> EXTRAIT CHOISI
Dans l’histoire des impôts improbables, être taxé pour ne pas mourir prématurément fut un jalon important. Onze siècles plus tard, l’idée est bien ancrée.
Refuser de payer l’impôt entraîne souvent des conséquences désagréables, mais rarement autant que celles survenant, dans l’Angleterre de la fin du Xème siècle, de l’omission de payer le Danegeld.
Dès le IXème siècle, les intrusions des Vikings sur les terres anglaises n’étaient pas rares et couronnées de succès variables, allant du butin fructueux au revers cuisant.
Toutefois, en ces dernières années du Xème siècle, le rapport de force est en train de changer. Le pauvre roi d’Angleterre Ethelred II est encore tout jeune, au début de la vingtaine, peu expérimenté, sans grand talent militaire, et bien seul. Les fidèles lieutenants de son grand-père, Alfred le Grand, et de son père, Edgar, qui avaient fait merveille dans les combats des décennies précédentes, sont ou morts ou trop vieux. Pour ajouter à son malheur, il n’a plus face à lui des clans vikings isolés, mais une armée organisée, issue de l’unification des royaumes du Danemark, de Norvège et d’une partie de la Suède par le roi Harald à la Dent bleue. Harald restera un roi populaire en Scandinavie, à tel point que lorsqu’un millier d’années plus tard les ingénieurs suédois d’Ericsson chercheront un nom pour leur système unifiant la communication entre appareils électroniques, ils penseront au surnom du roi unificateur et le baptiseront Bluetooth. Mais revenons dans le temps…
L’issue de la bataille ne fait guère de doute, et en 991, Ethelred subit une défaite cinglante à Maldon, une ville côtière de l’Essex, laissant la voie libre à plusieurs milliers de combattants scandinaves menés par Olaf Tryggvason. Le royaume se prépare à une campagne de pillages.

> TRAVAIL DEMANDÉ
**1.** Citez tout ce qui va, dans l'extrait sur le Danegeld, de « Dès le IXème » jusqu'à « au revers cuisant. ».
**2.** D'après l'extrait sur le Danegeld, où Ethelred subit-il une défaite en 991 ?
**3.** Résumez sous forme de liste le paragraphe de l'extrait sur le Danegeld qui commence par « Toutefois, en ces dernières années », en gardant ses faits principaux.

> EXTRAITS DES ITEMS
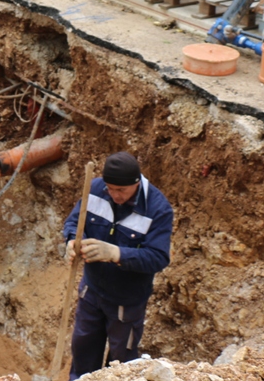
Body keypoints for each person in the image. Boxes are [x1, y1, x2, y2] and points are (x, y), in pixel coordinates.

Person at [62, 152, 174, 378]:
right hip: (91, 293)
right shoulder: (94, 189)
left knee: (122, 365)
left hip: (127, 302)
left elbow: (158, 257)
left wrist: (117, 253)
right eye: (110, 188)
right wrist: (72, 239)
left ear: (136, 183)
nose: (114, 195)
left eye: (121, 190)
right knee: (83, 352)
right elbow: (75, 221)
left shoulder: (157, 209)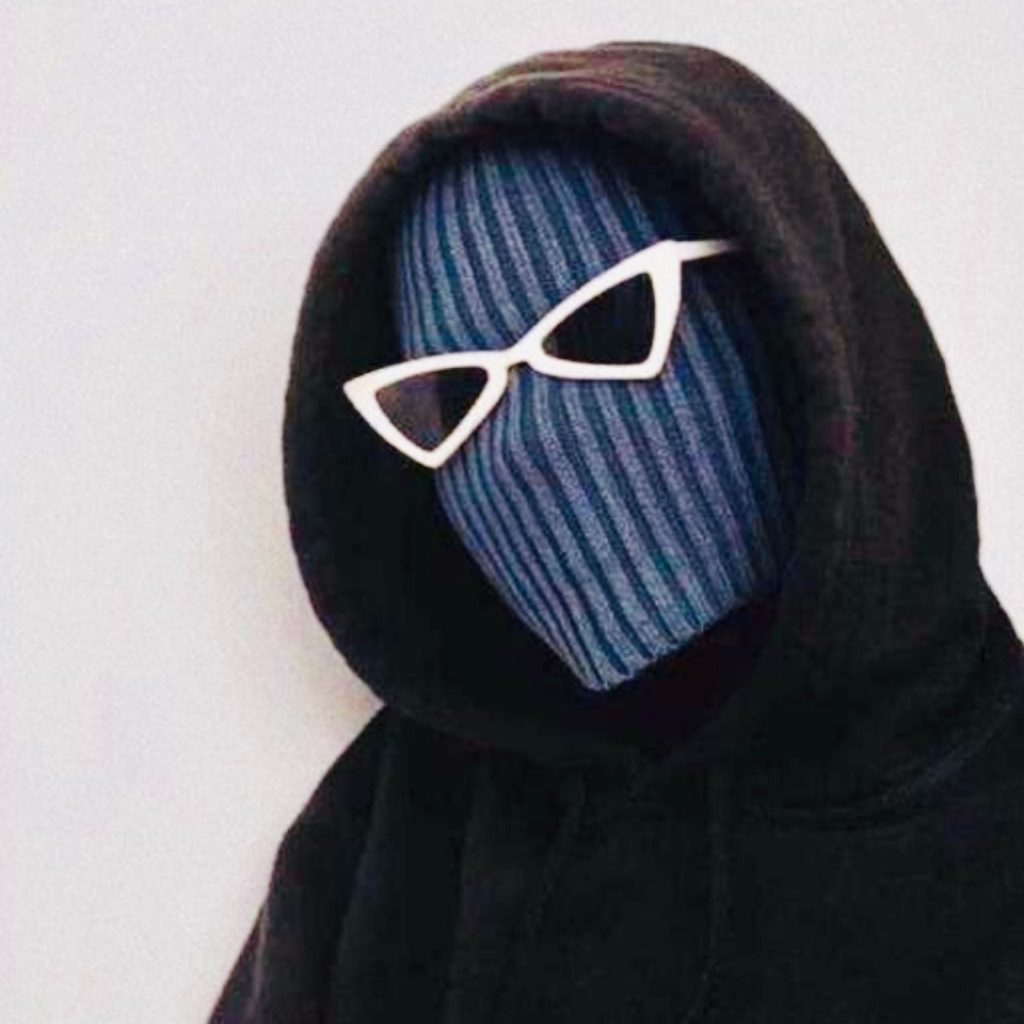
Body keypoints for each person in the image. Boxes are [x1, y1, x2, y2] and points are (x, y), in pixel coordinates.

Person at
...
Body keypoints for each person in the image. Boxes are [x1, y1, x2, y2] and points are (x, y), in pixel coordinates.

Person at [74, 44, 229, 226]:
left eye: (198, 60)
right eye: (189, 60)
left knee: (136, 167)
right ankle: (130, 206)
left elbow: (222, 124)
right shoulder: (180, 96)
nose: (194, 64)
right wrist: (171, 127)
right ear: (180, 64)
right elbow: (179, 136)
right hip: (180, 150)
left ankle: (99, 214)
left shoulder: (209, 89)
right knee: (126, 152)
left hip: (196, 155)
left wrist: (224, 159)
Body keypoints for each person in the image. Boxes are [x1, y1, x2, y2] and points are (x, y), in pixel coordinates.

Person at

> RÉPONSES AUX CONSIGNES
**1.**
Dès le IXème siècle, les intrusions des Vikings sur les terres anglaises n’étaient pas rares et couronnées de succès variables, allant du butin fructueux au revers cuisant.

**2.** À Maldon, une ville côtière de l'Essex.

**3.**
- À la fin du Xe siècle, le rapport de force change.
- Le roi Ethelred II, au début de la vingtaine, est peu expérimenté, sans grand talent militaire et seul.
- Les fidèles lieutenants de son grand-père Alfred le Grand et de son père Edgar sont morts ou trop vieux.
- Il fait désormais face à une armée organisée, issue de l'unification du Danemark, de la Norvège et d'une partie de la Suède par le roi Harald à la Dent bleue.
- Harald reste si populaire en Scandinavie qu'un millier d'années plus tard, les ingénieurs suédois d'Ericsson ont tiré de son surnom le nom Bluetooth, donné à leur système unifiant la communication entre appareils électroniques.